December 15, 2023, Words By: Lina Thompson, Image By: Unknown

Made Flesh

Years ago, I was serving in a small church in my neighborhood. One week, I was preparing for a baptism and discovered this church did not have a baptismal font. In a conversation with another pastor and friend whose church was down the street, he said, “Not a problem, I will bring you ours.”

Later, he arrived in his Mini Cooper, top down, with the baptismal font securely strapped into the back seat. We joked about how he could’ve been baptizing folks on Ambaum Boulevard (one of the busiest streets in our community), just splashing water on people and shouting, “You are God’s beloved children!”

I know that may sound a little sacrilegious, but I actually believe that sacraments should be gritty like that. We’ve made them too clean, and in doing so, we’ve made them inaccessible to people who, in many ways, just like us, need to know that God’s grace meets them where they are.

Recently, I’ve thought about the baptismal font in the back seat of the Mini Cooper. On Ambaum Boulevard, there’s a vacant plot that, until two weeks ago, was a homeless encampment. The city banned “camping.” So, the folks living in that encampment were “swept” away. (Interesting language when talking about humans?) We keep doing that to unhoused people in this community.

What does this have to do with today’s passage? Bear with me.

Today’s text introduces us to John (the Baptist). We learn who he is and all the questions that religious leaders had about his baptizing people!

Setting all those questions aside for a moment, I found myself drawn to the last verse, which names the location in which all of this is taking place: “in Bethany, across (beyond) the Jordan.”

It grabs my imagination. John was baptizing people, and later baptizing Jesus, not actually in the promised land. Wait. Don’t you get to the promised land first, THEN join the ranks through some baptism ritual?

It had never dawned on me that Jesus was baptized outside of the “promised land.”

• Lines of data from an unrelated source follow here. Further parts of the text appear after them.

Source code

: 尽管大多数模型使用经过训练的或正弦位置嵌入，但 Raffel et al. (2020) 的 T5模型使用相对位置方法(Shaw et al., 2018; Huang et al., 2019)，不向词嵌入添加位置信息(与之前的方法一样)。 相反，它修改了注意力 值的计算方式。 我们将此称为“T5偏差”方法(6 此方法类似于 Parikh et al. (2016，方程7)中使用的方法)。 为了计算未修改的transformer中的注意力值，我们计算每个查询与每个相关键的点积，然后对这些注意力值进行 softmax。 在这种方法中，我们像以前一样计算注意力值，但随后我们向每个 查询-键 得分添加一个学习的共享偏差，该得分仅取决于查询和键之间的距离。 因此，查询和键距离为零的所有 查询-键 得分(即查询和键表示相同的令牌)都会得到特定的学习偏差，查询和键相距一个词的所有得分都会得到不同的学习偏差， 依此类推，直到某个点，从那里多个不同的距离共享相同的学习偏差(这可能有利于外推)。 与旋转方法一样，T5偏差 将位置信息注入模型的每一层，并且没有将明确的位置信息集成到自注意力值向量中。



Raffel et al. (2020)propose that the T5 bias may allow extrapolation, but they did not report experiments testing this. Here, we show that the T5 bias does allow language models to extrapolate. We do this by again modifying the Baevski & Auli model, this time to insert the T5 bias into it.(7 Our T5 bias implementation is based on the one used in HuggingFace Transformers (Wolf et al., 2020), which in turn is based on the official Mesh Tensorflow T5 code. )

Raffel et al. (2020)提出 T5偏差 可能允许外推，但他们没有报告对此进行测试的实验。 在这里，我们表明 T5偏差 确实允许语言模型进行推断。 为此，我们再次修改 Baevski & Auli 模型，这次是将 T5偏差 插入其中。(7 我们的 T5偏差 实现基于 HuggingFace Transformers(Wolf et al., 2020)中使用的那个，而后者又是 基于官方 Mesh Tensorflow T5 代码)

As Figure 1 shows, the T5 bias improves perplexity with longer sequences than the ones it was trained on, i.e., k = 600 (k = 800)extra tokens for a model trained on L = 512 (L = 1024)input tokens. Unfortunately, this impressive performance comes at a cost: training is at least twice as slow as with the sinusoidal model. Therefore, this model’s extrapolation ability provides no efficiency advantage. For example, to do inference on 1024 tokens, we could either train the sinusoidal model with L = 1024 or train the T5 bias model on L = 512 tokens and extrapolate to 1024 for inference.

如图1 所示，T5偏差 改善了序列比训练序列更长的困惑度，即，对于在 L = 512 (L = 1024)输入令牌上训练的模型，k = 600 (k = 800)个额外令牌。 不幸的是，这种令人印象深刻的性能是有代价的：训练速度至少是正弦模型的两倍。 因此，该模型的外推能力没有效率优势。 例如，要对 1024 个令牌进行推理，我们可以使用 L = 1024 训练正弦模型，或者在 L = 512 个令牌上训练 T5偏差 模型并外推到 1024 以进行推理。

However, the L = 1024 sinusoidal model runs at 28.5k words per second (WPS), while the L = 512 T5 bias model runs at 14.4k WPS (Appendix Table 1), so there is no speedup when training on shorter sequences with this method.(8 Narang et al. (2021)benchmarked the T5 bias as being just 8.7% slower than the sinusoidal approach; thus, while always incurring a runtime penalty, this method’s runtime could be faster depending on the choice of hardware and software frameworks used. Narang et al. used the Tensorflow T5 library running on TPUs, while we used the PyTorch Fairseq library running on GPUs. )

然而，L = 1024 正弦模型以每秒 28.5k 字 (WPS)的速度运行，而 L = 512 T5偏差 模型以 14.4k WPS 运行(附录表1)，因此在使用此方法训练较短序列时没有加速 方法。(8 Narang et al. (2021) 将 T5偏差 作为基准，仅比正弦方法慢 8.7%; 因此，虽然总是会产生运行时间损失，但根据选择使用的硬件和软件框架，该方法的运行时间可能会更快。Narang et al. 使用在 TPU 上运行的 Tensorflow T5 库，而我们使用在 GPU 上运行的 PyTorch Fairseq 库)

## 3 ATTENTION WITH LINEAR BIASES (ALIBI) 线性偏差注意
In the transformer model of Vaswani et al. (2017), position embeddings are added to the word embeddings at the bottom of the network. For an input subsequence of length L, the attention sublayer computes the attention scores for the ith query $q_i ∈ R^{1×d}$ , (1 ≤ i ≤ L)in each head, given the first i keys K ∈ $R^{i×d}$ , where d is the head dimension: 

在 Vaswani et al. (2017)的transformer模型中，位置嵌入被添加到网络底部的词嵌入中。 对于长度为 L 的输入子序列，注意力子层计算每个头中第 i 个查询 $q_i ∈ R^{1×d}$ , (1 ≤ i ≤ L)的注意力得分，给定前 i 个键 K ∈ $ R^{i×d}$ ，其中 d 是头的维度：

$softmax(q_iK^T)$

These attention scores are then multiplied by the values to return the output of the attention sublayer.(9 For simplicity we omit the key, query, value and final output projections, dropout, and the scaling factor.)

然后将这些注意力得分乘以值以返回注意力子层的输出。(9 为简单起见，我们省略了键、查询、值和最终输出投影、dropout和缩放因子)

What kind of God does this? What kind of God identifies with humanity in the place where we are on the “outside” of the Good News? Where we feel most hopeless, forgotten, or maybe discarded and “swept” aside. Across the Jordan.

We all know people living “across the Jordan,” beyond knowing the promise of the fullness of life or without experiencing the grittiness of a baptism that comes to all of us as grace. I wish we had the courage every day to “splash water” on people wherever we go, believing it makes a difference to hear, “You are God’s beloved child. He is thrilled with you!”

May God keep us there, not just striving to get to the “promised land.” Rather, let’s stay knee-deep in the water of our own local communities, proclaiming the belovedness of all God’s people.

Dwelling Among Us

Where does the idea of “beyond the Jordan” hold particular meaning for you during Advent?

Where are the “beyond the Jordan” places in your own life? In your neighborhood? In your church?